At any rate, as I write in Unseen Realm, all divine beings are elohim. Terms like “angel” and “sons of God” refer to job descriptions or hierarchy in the spiritual world. They are not ontological terms as though the terms designate some sort of ontological difference.
Thank God for all the negative comments on the web. Seriously! As someone with a marketing background I think it simply means your work is getting attention. Just look at all the new people showing up in this thread. In fact years ago I found your blog because two “experts” were having a goofy fight online. Negative comments are simply the landscape of the internet. Dont let them get you down!

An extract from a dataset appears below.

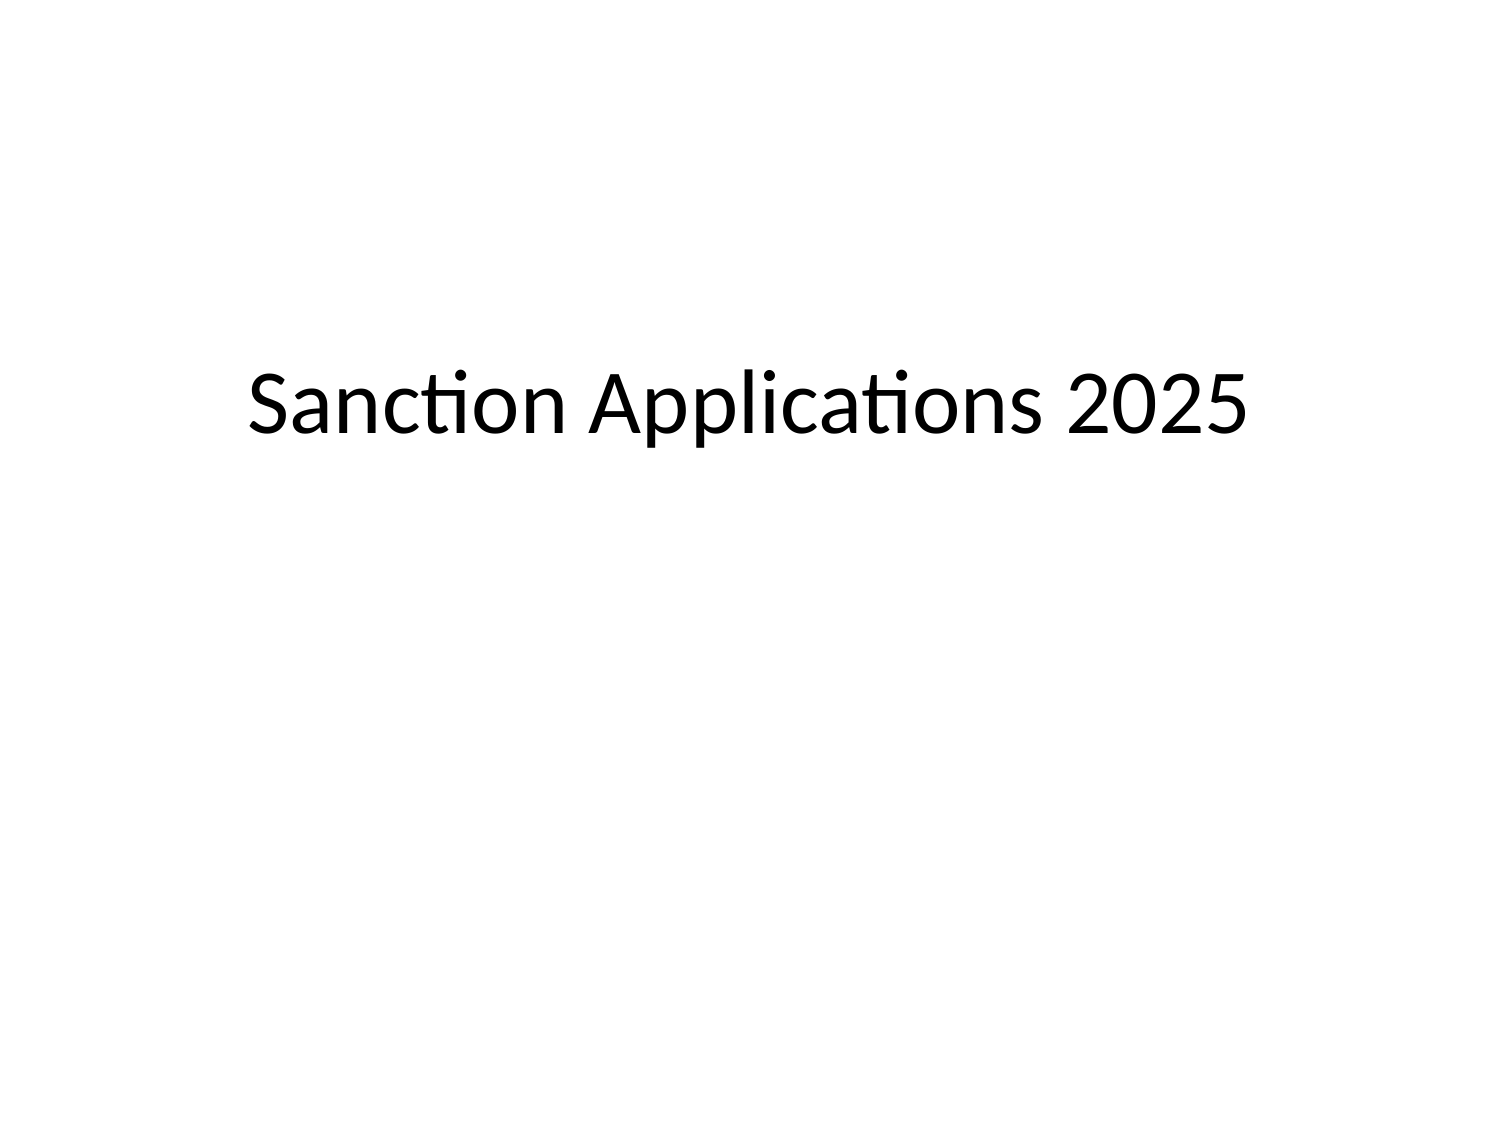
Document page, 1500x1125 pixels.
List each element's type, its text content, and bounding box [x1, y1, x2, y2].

I’ve become accustomed to web trolling. Ten years ago it would have been something to reply to, but not so much now. Thanks!
Hope this the right place to ask this question- the 3 rebellions talk I found it very interesting. Somewhere in it I think you said God has to deal with these three rebellions. Then after listening to David Burnett on Psalm 82v8 referring to the Resurrection (rise up God judge the earth- the nations) would this make sense that all 3 rebellions would that be dealt with, with Jesus’ death on the cross (sacrifice) dealing with us humans the = 1st rebellion resolved
He goes and proclaims to the watchers – its over victory won = 2nd rebellion resolved
Jesus Resurrection psalm 82v8 deals with the nations to be bought back = (3rd rebellion resolved) ?
Thanks for your work ….love the info.
Short answer to your question: yes. The reclaiming of the nations is tied to the resurrection (note David’s short commentary on the use of anistemi [anastasis is the noun used most often for the resurrection) in the Septuagint translation of Psa 82:8. That connection happens elsewhere, too.
From the Numbers 13 account:
23And they came to the Valley of Eshcol and cut down from there a branch with a single cluster of grapes, and they carried it on a pole between two of them.
Certainly, they were remarkable grapes or they wouldn’t have named the placed “Cluster” after them.
Not sure what this has to do with the Blaze post, but it’s approved.